What we loved most was the nooks and surprises, which has been Prideful Sloth’s forte in their other games. In Go-Go Town!, when you explore a corner of the town, there will undoubtedly be a little something that looks out of place, and tinkering with it will lead to all sorts of Easter Eggs and benefits (a sudden martian was a pleasant surprise). If there’s a way that this sense of constant delight can stretch over a full game’s length, even when the town is – theoretically – quite small, then we can see a whacking great smile constantly stretched across our faces. 

There’s a joyful tactility to it all, too. We never lost the sense that we were fiddling with a toy set. Even more so than Animal Crossing, we felt like we were manipulating well-made figurines. And interactions – on the whole – felt great. We’ve already mentioned the bombastic mining and woodcutting, but another favourite is finding a vehicle in the world and being able to commandeer it. Ah, the perks of being mayor. Find a skateboard, trike, van or car, and you can wheel about the city at speed and with a huge dollop of fun. There’s the odd control quirk – taking stock in and out of storage boxes is more laborious than it needs to be – but on the whole Go-Go Town! feels great. 

Mining in Go-Go Town!
Go-Go Town! mining

But we have a shopping list of improvements, too. While it’s undoubtedly charming, we don’t see the trademark Prideful Sloth narrative sitting on top. This is a stripped back city-builder, and it hasn’t had the typical reinvention and colour added to it that Prideful Sloth, well, usually take pride in. We suspect that’s to come. We don’t trust that TownCo, for starters. 

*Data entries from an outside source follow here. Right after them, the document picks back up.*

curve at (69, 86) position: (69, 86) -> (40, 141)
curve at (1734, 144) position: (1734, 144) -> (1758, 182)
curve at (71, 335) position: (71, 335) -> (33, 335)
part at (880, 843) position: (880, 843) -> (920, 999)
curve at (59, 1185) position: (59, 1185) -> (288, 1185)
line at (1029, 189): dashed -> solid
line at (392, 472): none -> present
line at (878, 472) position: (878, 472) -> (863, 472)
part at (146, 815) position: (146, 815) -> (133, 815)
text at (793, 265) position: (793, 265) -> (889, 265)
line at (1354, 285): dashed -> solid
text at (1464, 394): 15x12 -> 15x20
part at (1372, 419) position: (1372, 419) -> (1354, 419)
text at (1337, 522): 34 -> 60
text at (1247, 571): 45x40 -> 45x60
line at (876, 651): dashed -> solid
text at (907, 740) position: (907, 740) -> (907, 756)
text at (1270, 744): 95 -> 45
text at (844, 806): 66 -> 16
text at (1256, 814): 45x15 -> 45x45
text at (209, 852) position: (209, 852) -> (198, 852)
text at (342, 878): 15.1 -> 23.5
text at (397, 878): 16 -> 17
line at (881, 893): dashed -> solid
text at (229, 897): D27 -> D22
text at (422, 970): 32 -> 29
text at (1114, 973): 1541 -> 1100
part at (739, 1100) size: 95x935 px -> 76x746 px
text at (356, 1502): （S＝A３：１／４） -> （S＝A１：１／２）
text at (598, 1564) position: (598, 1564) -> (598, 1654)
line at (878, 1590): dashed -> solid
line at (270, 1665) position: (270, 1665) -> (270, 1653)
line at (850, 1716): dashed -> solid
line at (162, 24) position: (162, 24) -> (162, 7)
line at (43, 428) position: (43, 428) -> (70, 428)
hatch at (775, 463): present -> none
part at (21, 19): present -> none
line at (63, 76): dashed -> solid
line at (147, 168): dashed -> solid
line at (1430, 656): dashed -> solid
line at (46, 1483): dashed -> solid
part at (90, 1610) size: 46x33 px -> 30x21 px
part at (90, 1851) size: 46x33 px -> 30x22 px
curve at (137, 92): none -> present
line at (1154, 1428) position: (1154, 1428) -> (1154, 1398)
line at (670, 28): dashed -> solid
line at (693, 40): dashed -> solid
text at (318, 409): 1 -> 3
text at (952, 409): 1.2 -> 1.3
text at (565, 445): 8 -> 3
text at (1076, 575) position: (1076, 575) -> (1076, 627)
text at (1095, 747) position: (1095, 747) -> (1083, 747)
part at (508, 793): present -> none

And we need a better sense of ‘why’? Why are we doing these things? What is our aim? We’re less worried about this one: we’ve got the sense that the city was already built for us, just so the demo made sense, and the demo is truncated because development is early. Taking all these as allowances, we could definitely imagine a better structure and motivation that would keep us playing. 

So, indications are positive. Our time with Go-Go Town! was slight and short, but there were enough surprises in the city-building to reassure us that it would be just as charming as Yonder: The Cloud Catcher Chronicles and Grow: Song of the Evertree. Now, excuse us while we go buy a drill as big as our body and start running around some mines. Go-Go Town! Has convinced us that it would be a laugh.


Huge thanks go out to Prideful Sloth for allowing us preview access via Steam. Expect to find the full Go-Go Town! Experience hitting Xbox, PlayStation, Nintendo Switch and PC in 2024.